24 hours ago, Google DeepMind released Alpha Geometry, and while their leaders are calling it a step toward AGI, the team itself is warning everyone not to overhype it. I've read the paper in Nature, the press releases, and associated interviews, and feel that hitting gold for geometry in the International Math Olympiad is significant more so for what it signifies about the growing alliance between language models and search, idea generation, and brute force.

In that same vein, we'll also take a quick peek at Alpha Codium, the brand new open-sourced rival to Alpha Code from Google DeepMind. But let's start all the way down in the day-to-day way AI is now being used for math education. If you think this is the way to go to get kids interested, let me know.

It's bordered off by these two values. So in this case, the integral would be the area of this shape here. But what about this other stuff here? Let me take it from here, Kim. That tall swirly symbol on the left is an S, which stands for sum. What are we summing?

We're summing the area of these strips. A tiny distance, dx, multiplied by the height, which is the value of the function. But these are way too thick, Taylor. dx is actually really, really tiny. For those who don't know, the International Math Olympiad is the most prestigious math competition in the world.

I remember competing in challenges just to get into the International Math Olympiad. Spoiler, I didn't get in. But I would say I never studied that hard. Anyway, this new system, Alpha Geometry, scores almost as highly as the average IMO gold medalist, but specifically for a subset of geometry problems only.

Not algebra or number theory. We're talking just geometry. So it's not like Alpha Geometry did an IMO test. It just did 30 geometry IMO questions. Nevertheless, getting a gold medal overall in the IMO has long been one of the holy grails of machine learning. That's maybe why one of the co-founders of DeepMind said AGI keeps getting closer.

And even Demis Hassabis, the leader of DeepMind and one of the other co-founders, said this. Congrats to the team. This represents another step on the road to AGI. He later edited out that last sentence, possibly because he read that the team said not to overhype it, but also he might have read some of the caveats in the paper itself.

Of course, I'll get to the paper, but first I want to set the stage. There is now a grand prize of 5 million and an overall prize pool of 10 million for getting gold in the IMO. Two years ago, the forecast on Metaculous for an AI getting a gold medal was 2037.
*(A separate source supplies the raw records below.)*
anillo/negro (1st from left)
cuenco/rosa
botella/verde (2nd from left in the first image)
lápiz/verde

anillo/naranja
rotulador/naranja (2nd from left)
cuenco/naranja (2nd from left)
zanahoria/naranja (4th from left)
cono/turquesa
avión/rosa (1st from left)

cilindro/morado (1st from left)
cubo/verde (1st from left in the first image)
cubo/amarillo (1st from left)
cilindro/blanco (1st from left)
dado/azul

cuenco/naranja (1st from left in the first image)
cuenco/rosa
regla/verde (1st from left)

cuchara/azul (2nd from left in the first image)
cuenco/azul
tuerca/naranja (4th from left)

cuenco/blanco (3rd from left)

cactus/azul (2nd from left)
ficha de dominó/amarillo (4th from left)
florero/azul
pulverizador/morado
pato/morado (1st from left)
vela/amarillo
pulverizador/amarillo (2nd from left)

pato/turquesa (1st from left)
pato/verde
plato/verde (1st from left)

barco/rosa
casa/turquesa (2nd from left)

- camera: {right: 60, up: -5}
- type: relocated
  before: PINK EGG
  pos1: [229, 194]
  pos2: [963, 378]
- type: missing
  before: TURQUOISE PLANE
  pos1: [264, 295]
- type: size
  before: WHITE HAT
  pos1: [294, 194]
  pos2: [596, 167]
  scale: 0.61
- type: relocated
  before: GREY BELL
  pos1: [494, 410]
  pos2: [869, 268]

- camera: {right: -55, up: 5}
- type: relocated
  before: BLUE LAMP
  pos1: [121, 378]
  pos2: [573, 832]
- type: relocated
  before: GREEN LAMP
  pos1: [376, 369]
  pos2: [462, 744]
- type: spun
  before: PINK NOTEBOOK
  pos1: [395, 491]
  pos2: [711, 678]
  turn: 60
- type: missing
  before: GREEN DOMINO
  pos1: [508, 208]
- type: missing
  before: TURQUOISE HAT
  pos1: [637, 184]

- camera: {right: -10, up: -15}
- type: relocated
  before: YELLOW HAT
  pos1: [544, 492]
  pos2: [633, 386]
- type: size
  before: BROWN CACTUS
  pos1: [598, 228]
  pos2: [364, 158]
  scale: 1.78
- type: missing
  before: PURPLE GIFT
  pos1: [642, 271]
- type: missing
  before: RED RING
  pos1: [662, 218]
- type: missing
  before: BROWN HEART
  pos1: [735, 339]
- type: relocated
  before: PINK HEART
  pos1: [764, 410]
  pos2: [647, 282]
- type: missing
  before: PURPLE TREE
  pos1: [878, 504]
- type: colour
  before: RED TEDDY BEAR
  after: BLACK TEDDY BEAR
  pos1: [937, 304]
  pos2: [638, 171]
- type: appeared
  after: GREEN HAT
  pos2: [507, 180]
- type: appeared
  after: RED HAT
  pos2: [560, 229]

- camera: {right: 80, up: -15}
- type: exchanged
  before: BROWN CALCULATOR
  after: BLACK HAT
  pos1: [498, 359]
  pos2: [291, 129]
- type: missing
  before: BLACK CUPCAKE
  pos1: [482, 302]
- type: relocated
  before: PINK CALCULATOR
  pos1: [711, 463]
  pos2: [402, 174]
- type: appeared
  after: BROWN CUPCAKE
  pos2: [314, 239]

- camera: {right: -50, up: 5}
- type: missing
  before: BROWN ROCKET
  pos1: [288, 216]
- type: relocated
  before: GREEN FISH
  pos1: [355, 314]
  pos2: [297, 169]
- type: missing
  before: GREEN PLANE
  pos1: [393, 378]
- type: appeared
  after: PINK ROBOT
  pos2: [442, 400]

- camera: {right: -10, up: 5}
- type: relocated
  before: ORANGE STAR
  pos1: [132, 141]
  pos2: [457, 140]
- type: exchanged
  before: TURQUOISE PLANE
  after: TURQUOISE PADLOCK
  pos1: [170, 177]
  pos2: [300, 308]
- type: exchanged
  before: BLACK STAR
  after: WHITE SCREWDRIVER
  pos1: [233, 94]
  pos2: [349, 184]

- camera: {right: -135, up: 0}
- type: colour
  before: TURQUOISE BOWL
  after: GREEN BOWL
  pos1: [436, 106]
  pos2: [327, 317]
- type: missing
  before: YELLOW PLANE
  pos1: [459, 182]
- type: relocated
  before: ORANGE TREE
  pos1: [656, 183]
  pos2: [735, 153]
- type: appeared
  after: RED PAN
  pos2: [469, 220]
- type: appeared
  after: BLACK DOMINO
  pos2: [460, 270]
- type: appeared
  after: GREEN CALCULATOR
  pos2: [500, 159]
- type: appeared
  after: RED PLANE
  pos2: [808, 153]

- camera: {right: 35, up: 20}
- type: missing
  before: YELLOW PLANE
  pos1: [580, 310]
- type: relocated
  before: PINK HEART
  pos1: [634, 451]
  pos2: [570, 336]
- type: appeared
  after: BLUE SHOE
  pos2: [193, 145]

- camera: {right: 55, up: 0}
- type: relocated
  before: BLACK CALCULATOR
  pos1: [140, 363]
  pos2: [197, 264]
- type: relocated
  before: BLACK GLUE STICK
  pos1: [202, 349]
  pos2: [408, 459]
And what is it as of tonight? 2027. And of course, you don't need me to tell you that's just three and a half years away. So how does it work? Well, alpha geometry is a neuro-symbolic system, a combination of a neural network and the old-fashioned symbolic pre-programmed systems. And in fact, that alliance between large language models, neural networks, and old-fashioned pre-programmed systems is going to be the theme of this video.

Idea generation, and you could call it creativity, plus brute force and search. That alliance, I predict in the future, will yield AGI. Here is a simple example of how it works. Imagine you're trying to prove that two angles are equal in an isosceles triangle. A key part of that proof is to drop a perpendicular line down from A to hit the midpoint of B and C.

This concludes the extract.